[Start RECORDED INFORMATION]
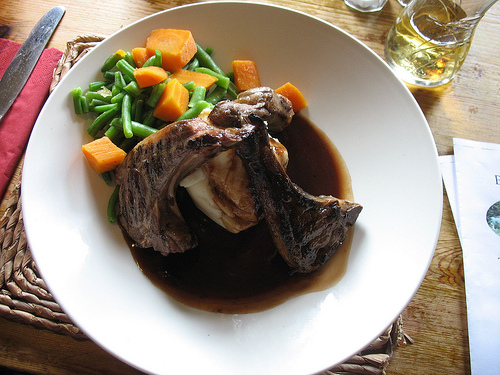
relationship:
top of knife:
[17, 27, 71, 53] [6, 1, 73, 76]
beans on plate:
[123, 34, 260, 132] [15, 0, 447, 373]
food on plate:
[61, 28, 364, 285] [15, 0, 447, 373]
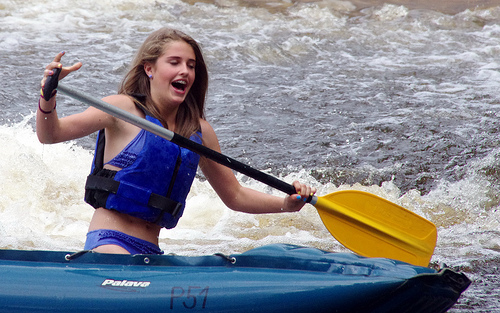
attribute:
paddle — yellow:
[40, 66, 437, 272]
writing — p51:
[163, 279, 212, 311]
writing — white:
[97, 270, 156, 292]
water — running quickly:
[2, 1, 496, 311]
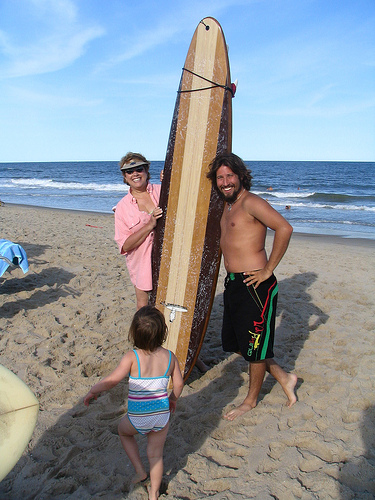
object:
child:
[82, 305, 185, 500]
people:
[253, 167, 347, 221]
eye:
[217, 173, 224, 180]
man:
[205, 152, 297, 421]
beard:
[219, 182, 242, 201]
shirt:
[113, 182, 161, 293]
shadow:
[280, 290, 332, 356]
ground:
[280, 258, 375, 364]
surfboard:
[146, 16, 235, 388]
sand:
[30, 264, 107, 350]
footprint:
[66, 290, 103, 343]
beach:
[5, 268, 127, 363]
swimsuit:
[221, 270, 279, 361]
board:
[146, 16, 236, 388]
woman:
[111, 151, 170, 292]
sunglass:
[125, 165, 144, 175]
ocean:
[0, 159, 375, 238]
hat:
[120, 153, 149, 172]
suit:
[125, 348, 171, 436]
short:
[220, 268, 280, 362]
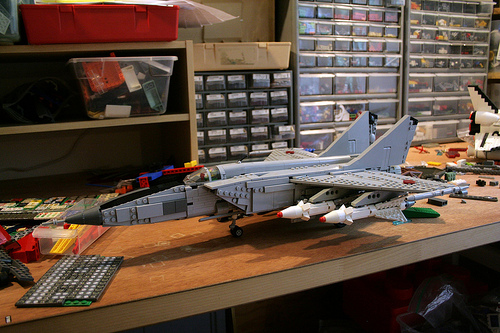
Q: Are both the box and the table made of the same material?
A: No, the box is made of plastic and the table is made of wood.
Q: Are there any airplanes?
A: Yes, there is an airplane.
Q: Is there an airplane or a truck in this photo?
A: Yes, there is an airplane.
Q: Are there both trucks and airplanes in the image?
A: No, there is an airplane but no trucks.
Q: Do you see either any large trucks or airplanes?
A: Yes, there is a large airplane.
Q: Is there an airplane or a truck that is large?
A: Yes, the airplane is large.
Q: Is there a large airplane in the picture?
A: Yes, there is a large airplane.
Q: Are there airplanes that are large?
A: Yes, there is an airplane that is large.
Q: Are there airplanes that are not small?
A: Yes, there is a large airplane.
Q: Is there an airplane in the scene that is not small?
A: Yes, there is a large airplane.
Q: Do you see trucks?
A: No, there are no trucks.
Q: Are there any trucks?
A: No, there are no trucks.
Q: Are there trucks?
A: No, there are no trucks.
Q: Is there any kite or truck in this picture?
[End RECORDED INFORMATION]
● **EXERCISE REQUIREMENTS**:
Omitting all images, print the listing exactly.

● **CORRECT RESPONSE**:
relationship:
top of knife:
[17, 27, 71, 53] [6, 1, 73, 76]
beans on plate:
[123, 34, 260, 132] [15, 0, 447, 373]
food on plate:
[61, 28, 364, 285] [15, 0, 447, 373]
attribute:
paddle — yellow:
[40, 66, 437, 272]
writing — p51:
[163, 279, 212, 311]
writing — white:
[97, 270, 156, 292]
water — running quickly:
[2, 1, 496, 311]
object:
child:
[82, 305, 185, 500]
people:
[253, 167, 347, 221]
eye:
[217, 173, 224, 180]
man:
[205, 152, 297, 421]
beard:
[219, 182, 242, 201]
shirt:
[113, 182, 161, 293]
shadow:
[280, 290, 332, 356]
ground:
[280, 258, 375, 364]
surfboard:
[146, 16, 235, 388]
sand:
[30, 264, 107, 350]
footprint:
[66, 290, 103, 343]
beach:
[5, 268, 127, 363]
swimsuit:
[221, 270, 279, 361]
board:
[146, 16, 236, 388]
woman:
[111, 151, 170, 292]
sunglass:
[125, 165, 144, 175]
ocean:
[0, 159, 375, 238]
hat:
[120, 153, 149, 172]
suit:
[125, 348, 171, 436]
short:
[220, 268, 280, 362]
Q: Are both the box and the table made of the same material?
A: No, the box is made of plastic and the table is made of wood.
Q: Are there any airplanes?
A: Yes, there is an airplane.
Q: Is there an airplane or a truck in this photo?
A: Yes, there is an airplane.
Q: Are there both trucks and airplanes in the image?
A: No, there is an airplane but no trucks.
Q: Do you see either any large trucks or airplanes?
A: Yes, there is a large airplane.
Q: Is there an airplane or a truck that is large?
A: Yes, the airplane is large.
Q: Is there a large airplane in the picture?
A: Yes, there is a large airplane.
Q: Are there airplanes that are large?
A: Yes, there is an airplane that is large.
Q: Are there airplanes that are not small?
A: Yes, there is a large airplane.
Q: Is there an airplane in the scene that is not small?
A: Yes, there is a large airplane.
Q: Do you see trucks?
A: No, there are no trucks.
Q: Are there any trucks?
A: No, there are no trucks.
Q: Are there trucks?
A: No, there are no trucks.
Q: Is there any kite or truck in this picture?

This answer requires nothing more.